Page images and extracted text:
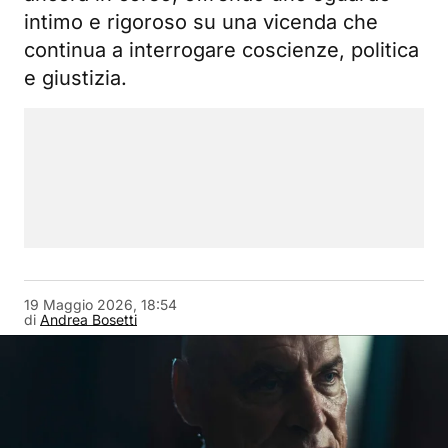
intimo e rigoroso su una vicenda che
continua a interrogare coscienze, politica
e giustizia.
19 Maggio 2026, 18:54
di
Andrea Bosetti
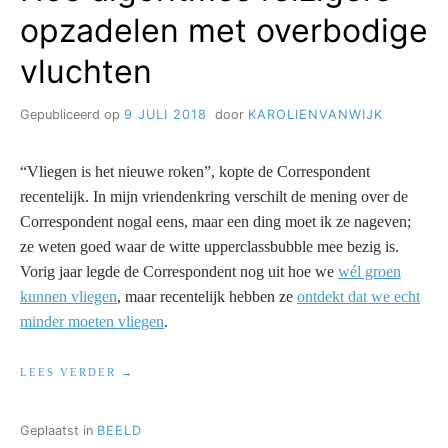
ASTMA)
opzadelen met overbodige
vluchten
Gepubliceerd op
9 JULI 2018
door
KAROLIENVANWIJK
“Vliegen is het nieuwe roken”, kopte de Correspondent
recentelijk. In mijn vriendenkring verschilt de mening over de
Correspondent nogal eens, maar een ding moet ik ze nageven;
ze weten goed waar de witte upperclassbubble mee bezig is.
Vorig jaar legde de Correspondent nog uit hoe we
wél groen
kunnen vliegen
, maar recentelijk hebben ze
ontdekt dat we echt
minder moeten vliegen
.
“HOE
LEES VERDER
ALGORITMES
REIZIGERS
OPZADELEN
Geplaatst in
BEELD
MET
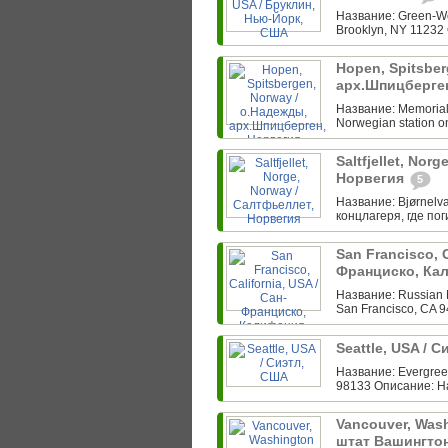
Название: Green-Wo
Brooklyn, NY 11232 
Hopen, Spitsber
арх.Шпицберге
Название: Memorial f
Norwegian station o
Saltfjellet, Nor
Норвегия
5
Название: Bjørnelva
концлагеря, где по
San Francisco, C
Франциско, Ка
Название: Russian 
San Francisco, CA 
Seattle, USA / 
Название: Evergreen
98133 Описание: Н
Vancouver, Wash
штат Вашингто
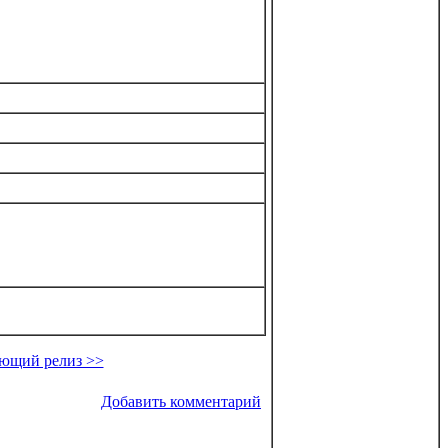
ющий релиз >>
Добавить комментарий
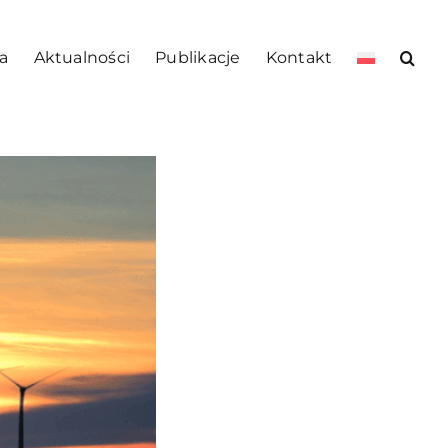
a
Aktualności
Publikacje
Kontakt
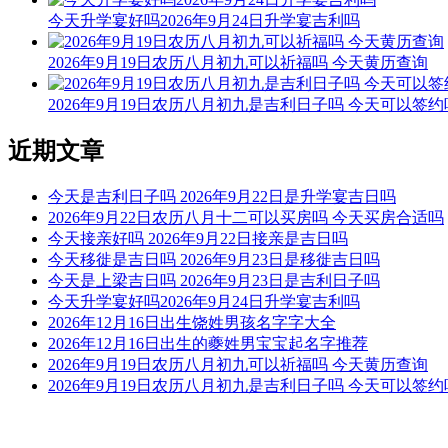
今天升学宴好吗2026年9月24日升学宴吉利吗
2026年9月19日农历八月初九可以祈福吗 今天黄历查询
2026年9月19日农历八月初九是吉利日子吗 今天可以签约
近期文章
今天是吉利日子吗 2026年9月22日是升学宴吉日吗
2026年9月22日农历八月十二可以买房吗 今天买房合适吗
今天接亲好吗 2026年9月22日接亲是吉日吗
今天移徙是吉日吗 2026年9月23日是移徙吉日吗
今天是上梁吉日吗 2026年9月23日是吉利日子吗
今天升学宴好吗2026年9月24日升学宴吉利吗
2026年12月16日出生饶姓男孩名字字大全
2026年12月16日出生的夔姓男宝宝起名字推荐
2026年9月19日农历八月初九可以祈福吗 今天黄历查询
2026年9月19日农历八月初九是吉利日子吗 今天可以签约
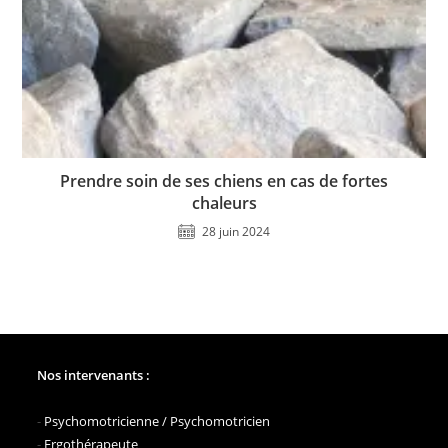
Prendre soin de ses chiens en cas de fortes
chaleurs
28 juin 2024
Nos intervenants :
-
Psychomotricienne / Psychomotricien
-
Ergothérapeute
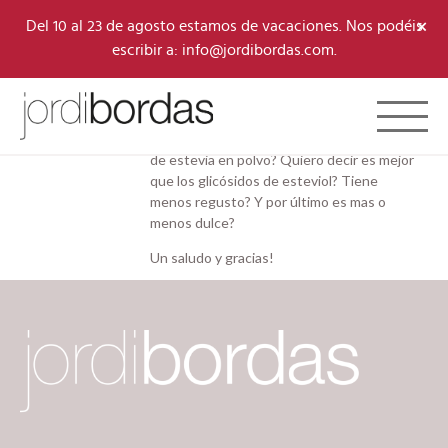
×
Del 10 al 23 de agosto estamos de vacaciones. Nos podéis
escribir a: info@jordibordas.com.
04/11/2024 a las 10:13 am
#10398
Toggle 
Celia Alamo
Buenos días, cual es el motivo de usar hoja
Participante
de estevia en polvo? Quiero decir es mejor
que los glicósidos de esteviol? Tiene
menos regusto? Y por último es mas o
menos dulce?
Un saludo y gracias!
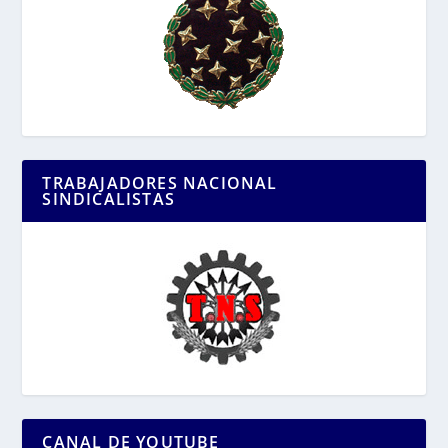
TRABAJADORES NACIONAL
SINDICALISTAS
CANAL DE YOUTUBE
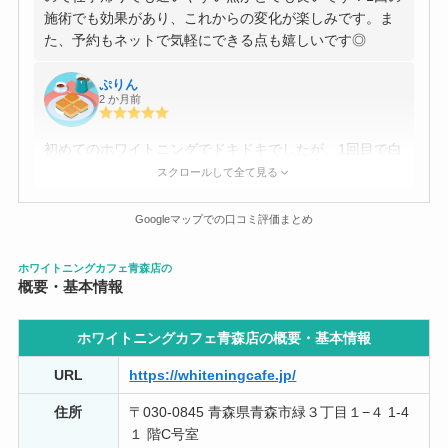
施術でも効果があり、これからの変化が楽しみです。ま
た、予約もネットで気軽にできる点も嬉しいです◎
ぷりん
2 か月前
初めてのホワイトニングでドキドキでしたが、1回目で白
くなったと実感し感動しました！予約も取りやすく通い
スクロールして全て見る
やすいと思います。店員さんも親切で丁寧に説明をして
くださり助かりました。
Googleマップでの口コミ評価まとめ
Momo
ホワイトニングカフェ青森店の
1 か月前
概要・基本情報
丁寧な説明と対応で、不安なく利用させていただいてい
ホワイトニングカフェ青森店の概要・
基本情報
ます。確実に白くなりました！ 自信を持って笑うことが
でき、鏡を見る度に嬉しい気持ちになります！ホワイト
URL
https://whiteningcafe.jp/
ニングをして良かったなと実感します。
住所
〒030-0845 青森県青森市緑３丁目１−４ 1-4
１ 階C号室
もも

WHAT IS REQUIRED →
Convert the extracted text from the line containing "Prendre soin de ses chiens en cas de fortes" through the end of the entries into a Markdown table with the columns Row and Line, where Row numbers each line and Line holds its text. Leave out blank lines and the pictures.

RESULT BELOW →
| Row | Line |
|---|---|
| 1 | Prendre soin de ses chiens en cas de fortes |
| 2 | chaleurs |
| 3 | 28 juin 2024 |
| 4 | Nos intervenants : |
| 5 | - |
| 6 | Psychomotricienne / Psychomotricien |
| 7 | - |
| 8 | Ergothérapeute |
| 9 | × |
| 10 | Del 10 al 23 de agosto estamos de vacaciones. Nos podéis |
| 11 | escribir a: info@jordibordas.com. |
| 12 | 04/11/2024 a las 10:13 am |
| 13 | #10398 |
| 14 | Toggle  |
| 15 | Celia Alamo |
| 16 | Buenos días, cual es el motivo de usar hoja |
| 17 | Participante |
| 18 | de estevia en polvo? Quiero decir es mejor |
| 19 | que los glicósidos de esteviol? Tiene |
| 20 | menos regusto? Y por último es mas o |
| 21 | menos dulce? |
| 22 | Un saludo y gracias! |
| 23 | TRABAJADORES NACIONAL |
| 24 | SINDICALISTAS |
| 25 | CANAL DE YOUTUBE |
| 26 | 施術でも効果があり、これからの変化が楽しみです。ま |
| 27 | た、予約もネットで気軽にできる点も嬉しいです◎ |
| 28 | ぷりん |
| 29 | 2 か月前 |
| 30 | 初めてのホワイトニングでドキドキでしたが、1回目で白 |
| 31 | くなったと実感し感動しました！予約も取りやすく通い |
| 32 | スクロールして全て見る |
| 33 | やすいと思います。店員さんも親切で丁寧に説明をして |
| 34 | くださり助かりました。 |
| 35 | Googleマップでの口コミ評価まとめ |
| 36 | Momo |
| 37 | ホワイトニングカフェ青森店の |
| 38 | 1 か月前 |
| 39 | 概要・基本情報 |
| 40 | 丁寧な説明と対応で、不安なく利用させていただいてい |
| 41 | ホワイトニングカフェ青森店の概要・ |
| 42 | 基本情報 |
| 43 | ます。確実に白くなりました！ 自信を持って笑うことが |
| 44 | でき、鏡を見る度に嬉しい気持ちになります！ホワイト |
| 45 | URL |
| 46 | https://whiteningcafe.jp/ |
| 47 | ニングをして良かったなと実感します。 |
| 48 | 住所 |
| 49 | 〒030-0845 青森県青森市緑３丁目１−４ 1-4 |
| 50 | １ 階C号室 |
| 51 | もも |